Data format for MATLAB, R and Python codes of data analysis, and sample data set
I release MATLAB, R and Python codes for regression, classification, variable selection, visualization, clustering, data domain estimation and so on.
Data set must be loaded to run the codes, and must be prepared as csv file.
In this article, I summarize data format of the csv file. The data format for MATLAB, R, and Python is all the same.
Regression and variable selection
The csv files required in regression are given as follows:
■csv file of training data set [data.csv],
■csv file of test data set 1 [data_prediction1.csv],
■csv file of test data set 2 [data_prediction2.csv].
The csv file required in variable selection is given as follows:
■csv file of training data set [data.csv].
I explain the data format of each csv file next. The sample data set can be downloaded here.
http://univprofblog.html.xdomain.jp/code/SampleDataForRegression.zip
It is better to check the codes using the sample data set first.
■csv file of training data set [data.csv]
The top column is variable names and the leftmost row is sample names as shown by the figure below.
The leftmost variable is an objective variable Y, and then, explanatory variables X follow. You can decide sample names and variable names freely, but they must be different names.
■csv file of test data set 1 [data_prediction1.csv]
Test data set 1 includes Y as well as X. The types and the number of X must be the same as those of data.csv. If you cannot prepare this data set, please copy data.csv and rename it as data_prediction1.csv.
The top column is variable names and the leftmost row is sample names as shown by the figure below.
You can decide sample names and variable names freely, but they must be different names.
■csv file of test data set 2 [data_prediction2.csv]
Test data set 2 does not include Y. The types and the number of X must be the same as those of data.csv. If you cannot prepare this data set, please copy only X of data.csv and rename it as data_prediction2.csv.
The top column is variable names and the leftmost row is sample names as shown by the figure below.
You can decide sample names and variable names freely, but they must be different names.
Estimated values of Y are saved as “PredictedY2.csv” for this test data set 2.
Classification
The csv files required in classification are given as follows:
■csv file of training data set [data.csv],
■csv file of test data set 1 [data_prediction1.csv],
■csv file of test data set 2 [data_prediction2.csv].
I explain the data format of each csv file next. The sample data set can be downloaded here.
http://univprofblog.html.xdomain.jp/code/SampleDataForClassification.zip
This is the famous iris data set of Edgar Anderson. It is better to check the codes using the sample data set first.
■csv file of training data set [data.csv]
The top column is variable names and the leftmost row is sample names as shown by the figure below.

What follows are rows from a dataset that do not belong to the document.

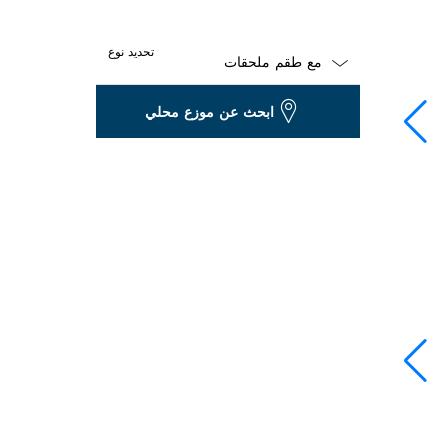
تحديد نوع
Dropdown
ابحث عن موزع محلي
closed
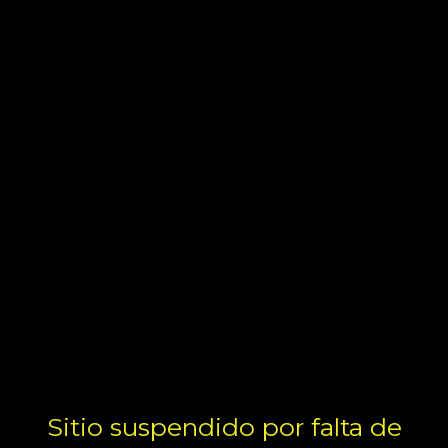
Sitio suspendido por falta de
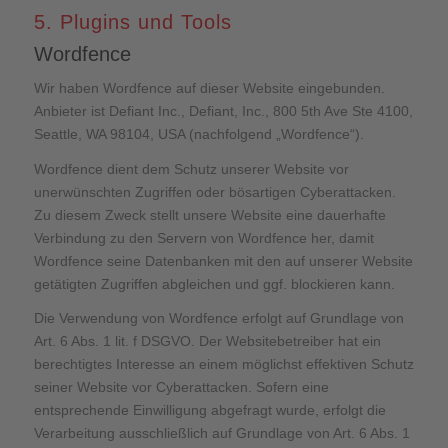
5. Plugins und Tools
Wordfence
Wir haben Wordfence auf dieser Website eingebunden.
Anbieter ist Defiant Inc., Defiant, Inc., 800 5th Ave Ste 4100,
Seattle, WA 98104, USA (nachfolgend „Wordfence“).
Wordfence dient dem Schutz unserer Website vor
unerwünschten Zugriffen oder bösartigen Cyberattacken.
Zu diesem Zweck stellt unsere Website eine dauerhafte
Verbindung zu den Servern von Wordfence her, damit
Wordfence seine Datenbanken mit den auf unserer Website
getätigten Zugriffen abgleichen und ggf. blockieren kann.
Die Verwendung von Wordfence erfolgt auf Grundlage von
Art. 6 Abs. 1 lit. f DSGVO. Der Websitebetreiber hat ein
berechtigtes Interesse an einem möglichst effektiven Schutz
seiner Website vor Cyberattacken. Sofern eine
entsprechende Einwilligung abgefragt wurde, erfolgt die
Verarbeitung ausschließlich auf Grundlage von Art. 6 Abs. 1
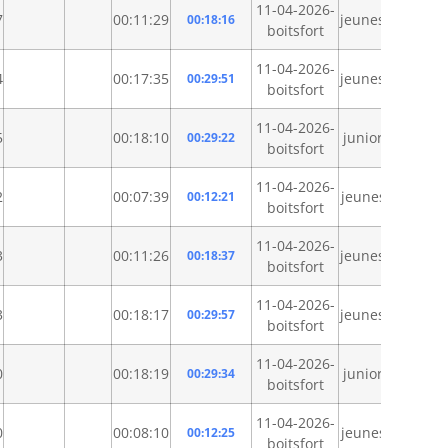
11-04-2026-
7
00:11:29
jeunesb
00:18:16
boitsfort
11-04-2026-
4
00:17:35
jeunesa
00:29:51
boitsfort
11-04-2026-
5
00:18:10
juniors
00:29:22
boitsfort
11-04-2026-
2
00:07:39
jeunesc
00:12:21
boitsfort
11-04-2026-
3
00:11:26
jeunesb
00:18:37
boitsfort
11-04-2026-
3
00:18:17
jeunesa
00:29:57
boitsfort
11-04-2026-
0
00:18:19
juniors
00:29:34
boitsfort
11-04-2026-
0
00:08:10
jeunesc
00:12:25
boitsfort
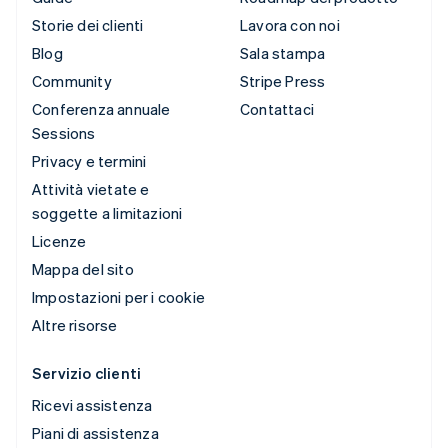
Storie dei clienti
Lavora con noi
Blog
Sala stampa
Community
Stripe Press
Conferenza annuale
Contattaci
Sessions
Privacy e termini
Attività vietate e
soggette a limitazioni
Licenze
Mappa del sito
Impostazioni per i cookie
Altre risorse
Servizio clienti
Ricevi assistenza
Piani di assistenza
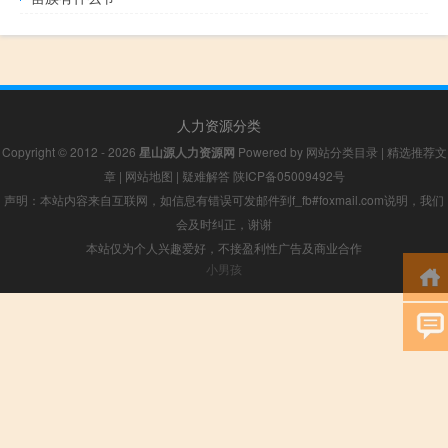
人力资源分类
Copyright © 2012 - 2026
星山源人力资源网
Powered by
网站分类目录
|
精选推荐文
章
|
网站地图
|
疑难解答
陕ICP备05009492号
声明：本站内容来自互联网，如信息有错误可发邮件到f_fb#foxmail.com说明，我们
会及时纠正，谢谢
本站仅为个人兴趣爱好，不接盈利性广告及商业合作
小男孩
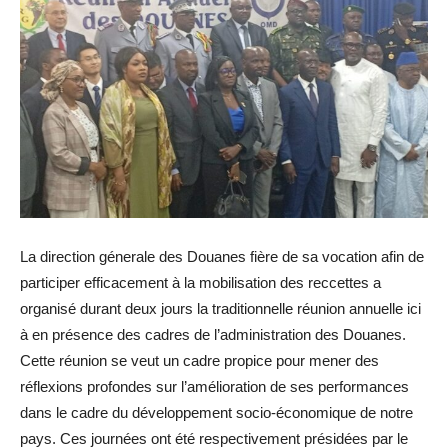
La direction génerale des Douanes fière de sa vocation afin de
participer efficacement à la mobilisation des reccettes a
organisé durant deux jours la traditionnelle réunion annuelle ici
à en présence des cadres de l’administration des Douanes.
Cette réunion se veut un cadre propice pour mener des
réflexions profondes sur l’amélioration de ses performances
dans le cadre du développement socio-économique de notre
pays. Ces journées ont été respectivement présidées par le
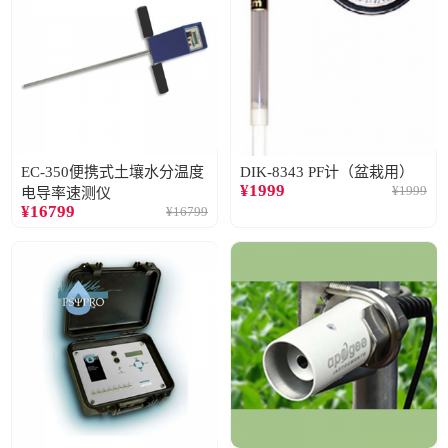
EC-350便携式土壤水分温度
DIK-8343 PF计（盆栽用）
¥
1999
¥
1999
电导率速测仪
¥
16799
¥
16799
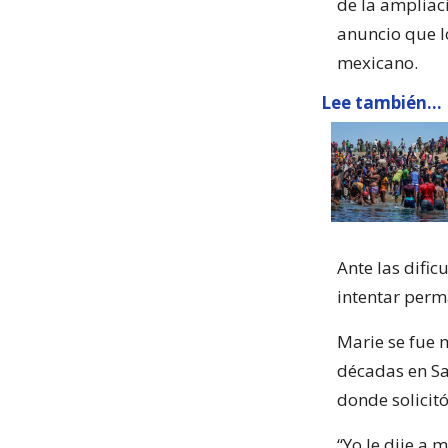
de la ampliac
anuncio que lo
mexicano.
Lee también...
Ante las difi
intentar perm
Marie se fue 
décadas en Sa
donde solicitó
“Yo le dije a 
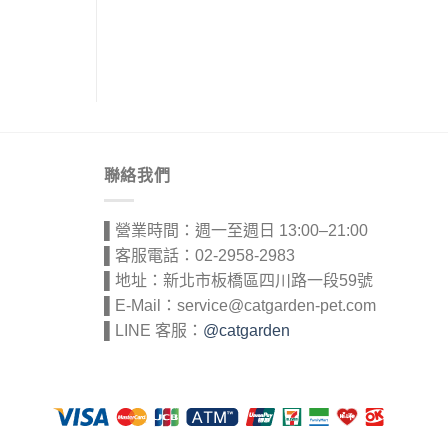
聯絡我們
▌營業時間：週一至週日 13:00–21:00
▌客服電話：02-2958-2983
▌地址：新北市板橋區四川路一段59號
▌E-Mail：service@catgarden-pet.com
▌LINE 客服：
@catgarden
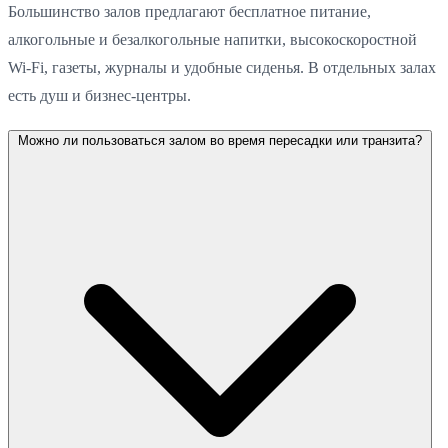
Большинство залов предлагают бесплатное питание,
алкогольные и безалкогольные напитки, высокоскоростной
Wi-Fi, газеты, журналы и удобные сиденья. В отдельных залах
есть душ и бизнес-центры.
Можно ли пользоваться залом во время пересадки или транзита?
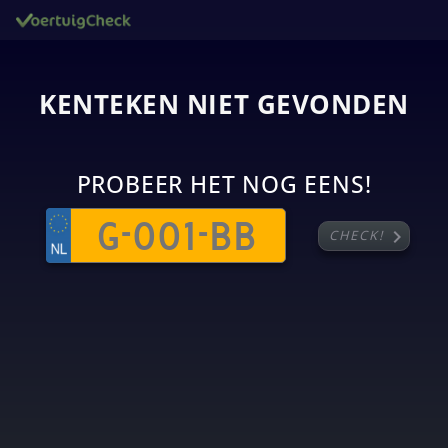
KENTEKEN NIET GEVONDEN
PROBEER HET NOG EENS!
chevron_right
CHECK!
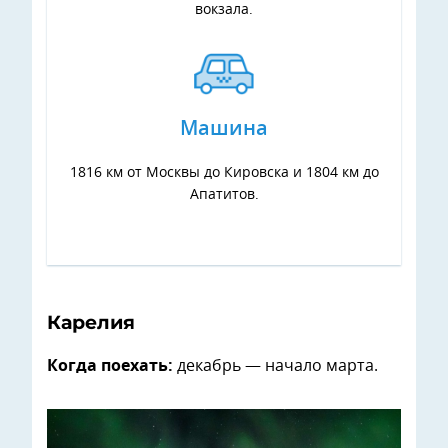
вокзала.
Машина
1816 км от Москвы до Кировска и 1804 км до
Апатитов.
Карелия
Когда поехать:
декабрь — начало марта.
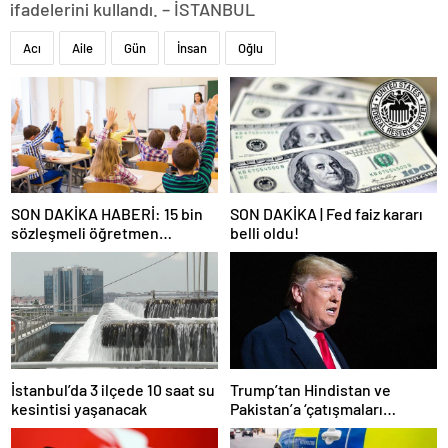
ifadelerini kullandı. – İSTANBUL
Acı
Aile
Gün
İnsan
Oğlu
SON DAKİKA HABERİ: 15 bin
SON DAKİKA | Fed faiz kararı
sözleşmeli öğretmen
belli oldu!
atamasında sözlü sınava hak
kazanan adaylar açıklandı
İstanbul’da 3 ilçede 10 saat su
Trump’tan Hindistan ve
kesintisi yaşanacak
Pakistan’a ‘çatışmaları
durdurun’ çağrısı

The leftmost variable is an objective variable Y, and then, explanatory variables X follow. You can decide sample names and variable names freely, but they must be different names. Y can be characters.
■csv file of test data set 1 [data_prediction1.csv]
Test data set 1 includes Y as well as X. The types and the number of X must be the same as those of data.csv. If you cannot prepare this data set, please copy data.csv and rename it as data_prediction1.csv.
The top column is variable names and the leftmost row is sample names as shown by the figure below.
You can decide sample names and variable names freely, but they must be different names.
■csv file of test data set 2 [data_prediction2.csv]
Test data set 2 does not include Y. The types and the number of X must be the same as those of data.csv. If you cannot prepare this data set, please copy only X of data.csv and rename it as data_prediction2.csv.
The top column is variable names and the leftmost row is sample names as shown by the figure below.
You can decide sample names and variable names freely, but they must be different names.
Estimated values of Y are saved as “PredictedY2.csv” for this test data set 2.
Visualization, clustering and data domain estimation
The csv files required in visualization, clustering and data domain estimation
are given as follows:
■csv file of training data set [data.csv].
I explain the data format of each csv file next. The sample data set can be downloaded here.
http://univprofblog.html.xdomain.jp/code/SampleDataForUnsupervisedMethod.zip
This is a data set of savings for each country. It is better to check the codes using the sample data set first.
■csv file of training data set [data.csv]
The top column is variable names and the leftmost row is sample names as shown by the figure below.
You can decide sample names and variable names freely, but they must be different names.